Suppose the characteristic is indeed 0. Then the *additive* subgroup generated by $1_F$, which is:
$\{\dots,-1_F+(-1_F)+(-1_F),\ -1_F+(-1_F),\ -1_F,\ 0_F,\ 1_F,\ 1_F+1_F,\ 1_F+1_F+1_F,\dots\}$
is an infinite cyclic group isomorphic to $\Bbb Z$, which the explicit isomorphism being:
$n \cdot 1_F \mapsto n$ (here, $n \cdot 1_F$ is equal to:
$1_F + 1_F + \cdots + 1_F$ ($n$ summands), if $n > 0$
$0_F$, if $n = 0$
$-1_F + (-1_F) + \cdots + (-1_F)$ ($-n$ summands) if $n < 0$).
Since we thus have an integral domain contained in $F$ (isomorphic to $\Bbb Z$), we can form its field of quotients, which is the *smallest* field containing this integral domain (in the sense that if $K$ is a field containing our isomorph of $\Bbb Z$, there is an injective ring-homomorphism from the field of quotients into $K$).
The image of this ring-homomorphism is then isomorphic to $Q(\Bbb Z) = \Bbb Q$, and since $F$ is such a field containing our isomorph of the integers, it thus has a subfield which is an isomorph of the rationals.

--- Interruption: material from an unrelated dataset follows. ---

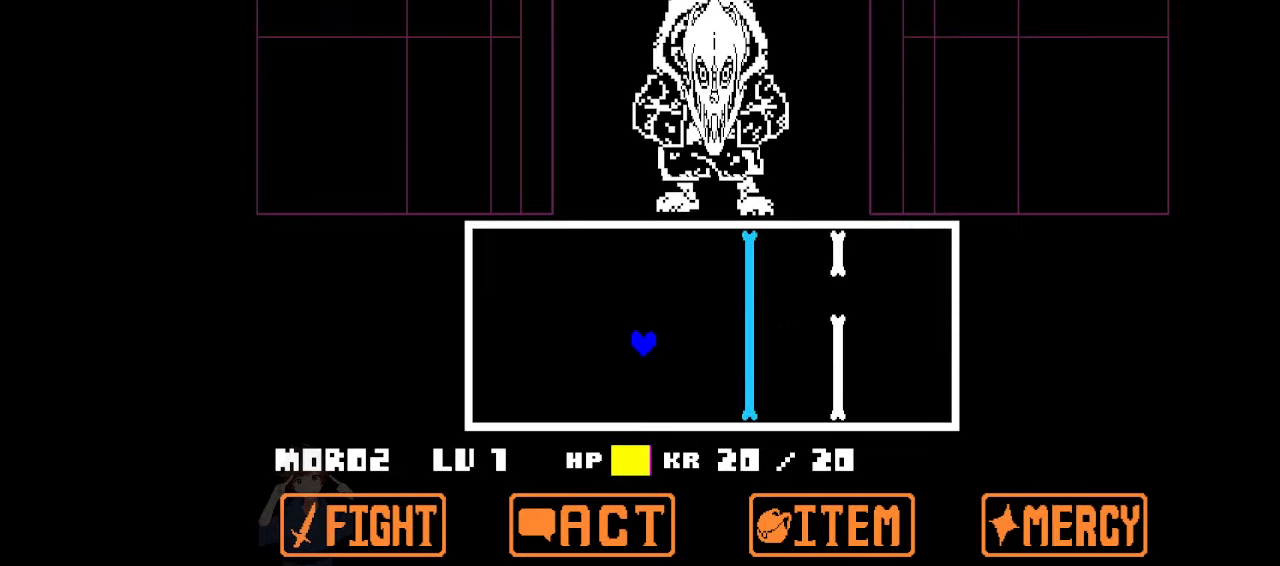
{"keys": [], "events": [[100, "left", "up"]]}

All of this is a rather long-winded way of saying, if $F$ has characteristic 0, then the smallest field we can build up starting with $1_F$ "acts just like the rational numbers":
By closure (of addition) we see that we must have all sums of $1_F$'s, and since the additive group of a field is an abelian group, we must also have all additive inverses of such sums.
Since a field must have all multiplicative inverses of $n\cdot 1_F$ (for any $n\neq 0 \in \Bbb Z$), with closure of multiplication we see we must also have all elements of the form:
$(m\cdot 1_F)(n\cdot 1_F)^{-1}$, for $m \in \Bbb Z, n\neq 0 \in \Bbb Z$
Defining addition and multiplication of these kinds of elements in the usual way:
$(m\cdot 1_F)(n\cdot 1_F)^{-1} + (m'\cdot 1_F)(n'\cdot 1_F)^{-1} = ((mn' + m'n)\cdot 1_F)((nn'\cdot 1_F)^{-1}$
$(m\cdot 1_F)(n\cdot 1_F)^{-1} \cdot (m'\cdot 1_F)(n'\cdot 1_F)^{-1} = ((mm')\cdot 1_F)((nn'\cdot 1_F)^{-1}$
and noting that $(m\cdot 1_F)(n\cdot 1_F)^{-1} = (m'\cdot 1_F)(n'\cdot 1_F)^{-1}$, whenever $mn' = m'n$
and that also we can identify $n\cdot 1_F$ with $(n\cdot 1_F)(1\cdot 1_F)^{-1}$,
we can verify (although it is tedious) such elements indeed form a subfield of $F$ isomorphic to $\Bbb Q$, with the isomorphism being:
$(m\cdot 1_F)(n\cdot 1_F)^{-1} \mapsto \dfrac{m}{n}$.
With a field of characteristic $p$, it is a slightly different story-in this case, the additive subgroup generated by $1_F$ is cyclic of prime order (hence the name "prime subfield"), and thus isomorphic to $\Bbb Z_p$, the field axioms then force us to conclude the multiplication of $F$ restricted to $\langle 1_F\rangle$ acts "just like multiplication modulo $p$".